→ **Data extract**:
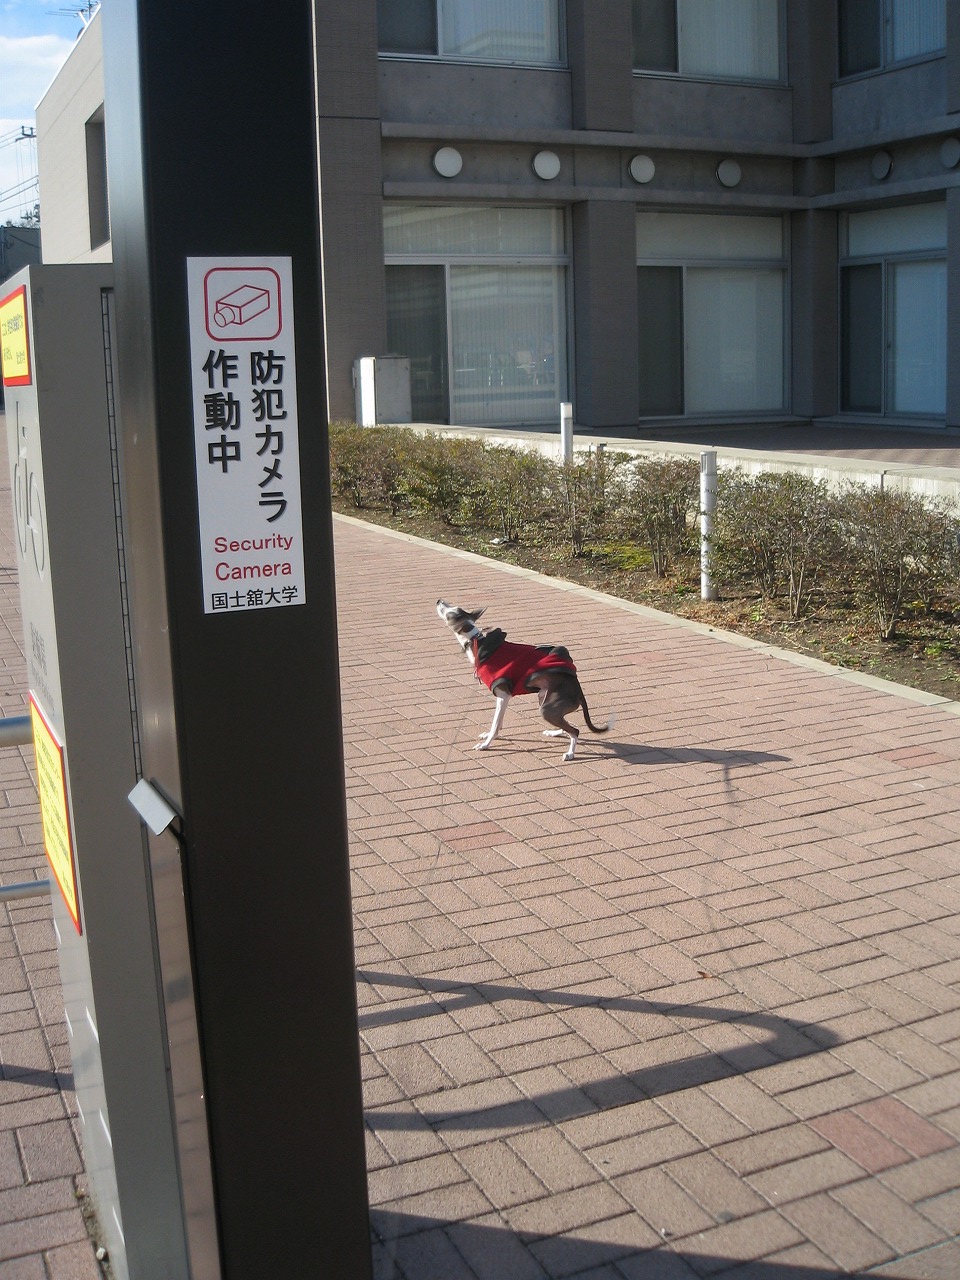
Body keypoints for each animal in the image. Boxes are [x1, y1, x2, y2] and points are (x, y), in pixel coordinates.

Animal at [436, 600, 611, 761]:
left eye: (449, 613)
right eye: (451, 607)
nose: (439, 601)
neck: (476, 643)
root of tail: (577, 687)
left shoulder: (503, 695)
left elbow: (495, 723)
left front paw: (486, 744)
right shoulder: (503, 698)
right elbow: (497, 722)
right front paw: (490, 735)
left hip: (547, 709)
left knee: (575, 731)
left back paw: (570, 753)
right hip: (545, 698)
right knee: (566, 726)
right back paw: (554, 733)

→ **Task to carry out**: From the entries, copy every line in which the word "right" occurs.

→ **Result of this exercise**:
right eye: (451, 607)
right shoulder: (503, 698)
right elbow: (497, 722)
right front paw: (490, 735)
right hip: (545, 698)
right knee: (566, 726)
right back paw: (554, 733)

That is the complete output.